When he was a freshman, Schleifer planned to attend medical school post-graduation. But after taking Prof. Jeremy Rabkin’s ’74, government, constitutional law class, he reconsidered that choice and dropped his pre-med classes.
“It was so absorbing that I knew pretty much instantly I would major in government,” he said.
“The basic questions of justice we all framed up and pursued in Prof. [Douglas] Miller’s classes at the intersection of philosophy and government still ring in my head,” Schleifer continued.
Schleifer recently returned to New York after several years of working as an assistant U.S. attorney in California. He has also previously worked as special associate counsel in the New York State Financial Services Department.
While in California, Schleifer helped prosecute the “Operation Varsity Blues” college admissions scandal, where parents — including Felicity Huffman and Lori Loughlin — were accused of using money to gain their children acceptances into top colleges.
Schleifer said that being a federal prosecutor was “the greatest and most-rewarding job [he’d] ever had” and that it was an “honor and thrill of [his] professional life.”
But when Lowey announced she wouldn’t be seeking reelection, Schleifer saw an opportunity to further his primary professional goal of “ensuring that every person gets a fair opportunity to pursue their unique version of the American Dream.”
Schleifer has learned to work with “folks across the political spectrum,” citing his experiences clerking for two judges — one a “pragmatic liberal” and the other a “doctrinal conservative.” He thinks this — and his ability to solve complex problems — makes him a successful candidate.
“Standing up to bullies and fraudsters and achieving concrete outcomes that made communities safer and fairer gave me insights and motivation that I carry every day on the campaign trail,” Schleifer said.
While at Cornell, Schleifer played on the club baseball team and sang in the a capella group The Chordials.
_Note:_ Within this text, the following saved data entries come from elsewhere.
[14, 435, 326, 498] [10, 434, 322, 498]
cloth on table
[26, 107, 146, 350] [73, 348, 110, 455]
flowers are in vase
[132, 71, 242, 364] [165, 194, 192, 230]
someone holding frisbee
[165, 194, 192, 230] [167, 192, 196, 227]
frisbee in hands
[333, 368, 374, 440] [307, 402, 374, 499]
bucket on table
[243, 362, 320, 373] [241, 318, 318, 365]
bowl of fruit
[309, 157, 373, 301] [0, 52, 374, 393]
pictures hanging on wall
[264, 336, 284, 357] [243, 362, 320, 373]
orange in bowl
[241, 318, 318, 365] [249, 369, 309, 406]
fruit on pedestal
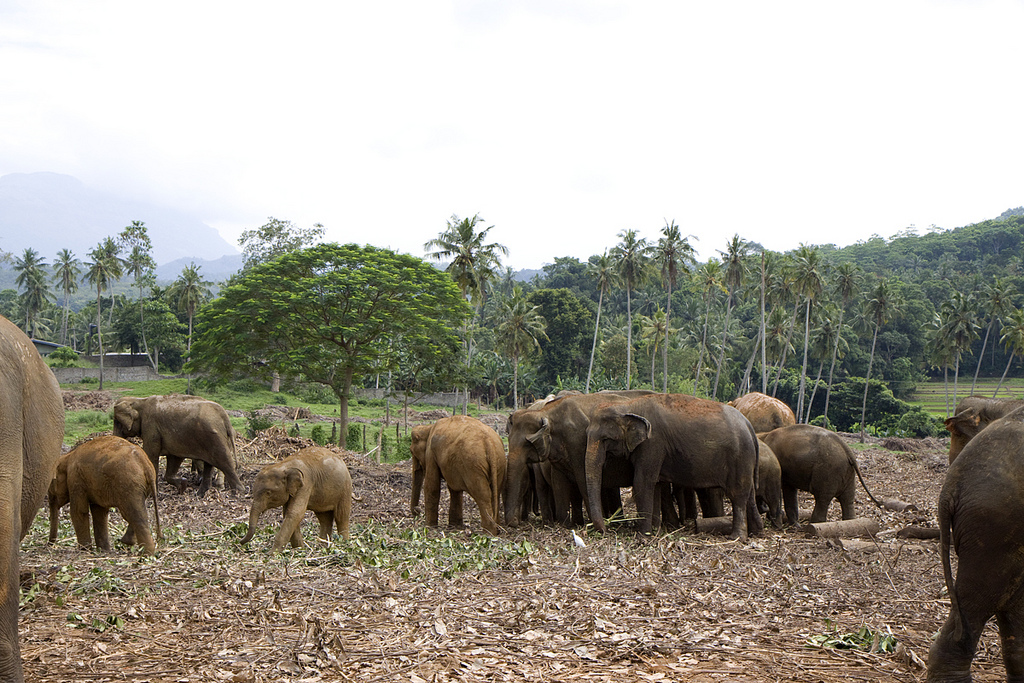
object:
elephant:
[410, 415, 508, 536]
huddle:
[411, 391, 882, 542]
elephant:
[586, 392, 766, 540]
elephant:
[506, 398, 591, 528]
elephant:
[506, 394, 630, 527]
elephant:
[758, 425, 884, 523]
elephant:
[758, 433, 783, 528]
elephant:
[47, 435, 160, 550]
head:
[47, 452, 69, 509]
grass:
[351, 518, 535, 580]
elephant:
[506, 390, 657, 536]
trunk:
[584, 440, 608, 531]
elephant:
[506, 390, 654, 532]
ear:
[625, 413, 652, 451]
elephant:
[241, 446, 350, 557]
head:
[252, 468, 306, 510]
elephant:
[504, 389, 759, 542]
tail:
[487, 437, 500, 520]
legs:
[266, 488, 312, 555]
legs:
[469, 490, 497, 535]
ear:
[287, 467, 304, 493]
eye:
[600, 418, 608, 424]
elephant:
[506, 390, 660, 528]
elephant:
[47, 435, 164, 552]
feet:
[71, 500, 159, 555]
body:
[140, 394, 241, 458]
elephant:
[113, 394, 245, 497]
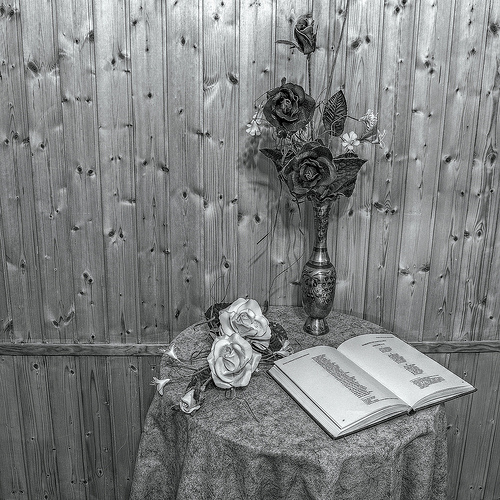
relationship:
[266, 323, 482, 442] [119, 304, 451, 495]
book on table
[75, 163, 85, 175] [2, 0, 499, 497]
holes in wall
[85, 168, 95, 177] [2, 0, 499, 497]
holes in wall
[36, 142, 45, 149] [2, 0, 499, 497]
holes in wall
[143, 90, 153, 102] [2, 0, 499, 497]
holes in wall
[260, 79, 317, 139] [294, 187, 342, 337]
flower in vase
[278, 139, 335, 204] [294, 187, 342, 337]
flower in vase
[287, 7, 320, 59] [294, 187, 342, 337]
flower in vase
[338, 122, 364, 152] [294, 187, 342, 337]
flower in vase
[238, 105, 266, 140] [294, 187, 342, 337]
flower in vase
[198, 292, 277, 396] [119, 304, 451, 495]
flowers on table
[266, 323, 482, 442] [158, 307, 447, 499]
book on table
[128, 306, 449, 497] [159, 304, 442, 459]
table cloth on table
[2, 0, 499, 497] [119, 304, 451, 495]
wall behind table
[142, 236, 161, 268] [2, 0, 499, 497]
knot in wall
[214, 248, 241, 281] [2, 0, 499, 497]
knot in wall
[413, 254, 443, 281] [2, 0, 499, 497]
knot in wall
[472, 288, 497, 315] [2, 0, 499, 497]
knot in wall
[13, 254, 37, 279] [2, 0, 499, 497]
knot in wall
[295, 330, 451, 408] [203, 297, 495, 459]
words on pages.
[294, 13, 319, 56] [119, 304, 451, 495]
flower on table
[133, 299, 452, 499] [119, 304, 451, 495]
table cloth on table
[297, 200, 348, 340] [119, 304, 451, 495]
vase on table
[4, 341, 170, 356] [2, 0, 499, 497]
line on wall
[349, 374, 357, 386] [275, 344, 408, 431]
words on page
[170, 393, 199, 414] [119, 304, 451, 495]
petal on table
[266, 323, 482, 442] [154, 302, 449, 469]
book on table top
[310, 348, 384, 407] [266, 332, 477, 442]
words on book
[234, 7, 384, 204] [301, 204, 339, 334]
bouquet in vase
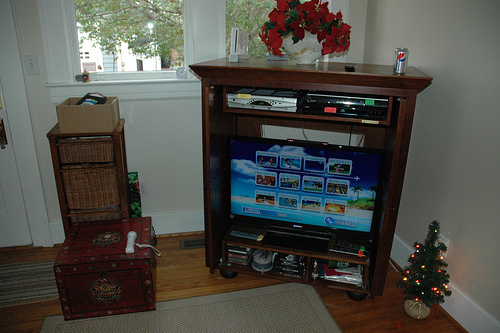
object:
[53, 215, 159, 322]
box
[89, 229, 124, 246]
design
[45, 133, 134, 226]
shelf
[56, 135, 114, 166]
baskets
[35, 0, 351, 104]
window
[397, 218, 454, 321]
tree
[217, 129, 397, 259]
tv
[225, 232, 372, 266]
shelf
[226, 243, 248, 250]
cds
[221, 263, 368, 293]
shelf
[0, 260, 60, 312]
mat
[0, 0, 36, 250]
door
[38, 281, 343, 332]
rug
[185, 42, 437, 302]
stand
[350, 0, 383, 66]
corner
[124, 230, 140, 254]
remote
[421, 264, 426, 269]
lights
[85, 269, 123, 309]
design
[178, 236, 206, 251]
vent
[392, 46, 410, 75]
can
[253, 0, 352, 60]
poinsettia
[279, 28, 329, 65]
vase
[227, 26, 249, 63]
wii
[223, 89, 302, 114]
box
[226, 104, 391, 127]
shelf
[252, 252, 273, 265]
cds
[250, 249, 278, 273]
holder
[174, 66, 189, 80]
clock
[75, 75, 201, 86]
sill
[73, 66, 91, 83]
decoration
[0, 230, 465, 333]
floor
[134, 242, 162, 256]
strap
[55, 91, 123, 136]
cardboard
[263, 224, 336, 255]
stand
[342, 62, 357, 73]
remote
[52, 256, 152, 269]
border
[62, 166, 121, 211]
basket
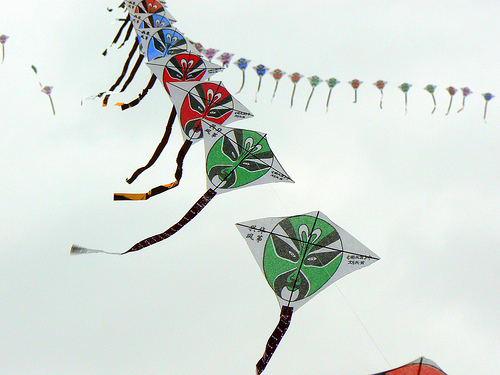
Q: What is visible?
A: A kite.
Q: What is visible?
A: A kite.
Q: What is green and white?
A: A kite.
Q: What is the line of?
A: Kites.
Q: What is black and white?
A: Kite tail.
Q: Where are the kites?
A: In the air.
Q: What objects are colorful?
A: The kites.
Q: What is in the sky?
A: The kites.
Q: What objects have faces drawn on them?
A: The kites.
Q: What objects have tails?
A: The kites.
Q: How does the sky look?
A: Gray and cloudy.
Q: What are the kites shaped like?
A: Diamonds.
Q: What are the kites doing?
A: Flying in the air.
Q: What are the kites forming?
A: A line.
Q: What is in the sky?
A: The kites.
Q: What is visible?
A: A kite.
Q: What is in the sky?
A: Kites.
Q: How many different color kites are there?
A: 3.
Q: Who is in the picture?
A: No one.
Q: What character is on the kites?
A: Power rangers.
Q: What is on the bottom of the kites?
A: Tails.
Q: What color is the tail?
A: Black.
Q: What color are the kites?
A: Green, red and bue.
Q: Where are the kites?
A: In the sky.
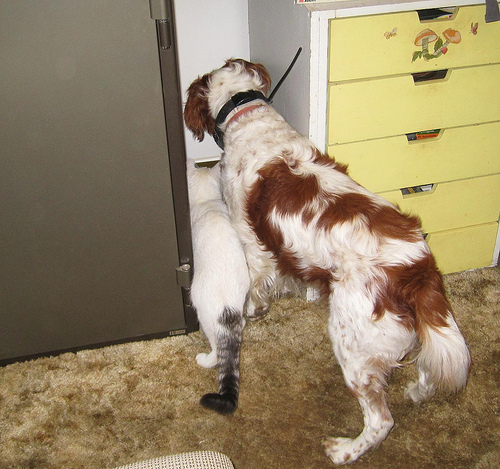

Schleifer emphasized the importance of getting involved on campus and described his investment in his life-long Cornell friendships as “time well-spent.”
Schleifer comes from a Cornell family, with both his parents and grandfather having attended. His father, Leanord Schleifer ’73, is the founder and chief executive of Regeneron Pharmaceuticals, a multi-billion dollar biotechnology company headquartered in Westchester.
The primary for New York’s 17th congressional district will occur on June 23. The general election will occur on Nov. 3.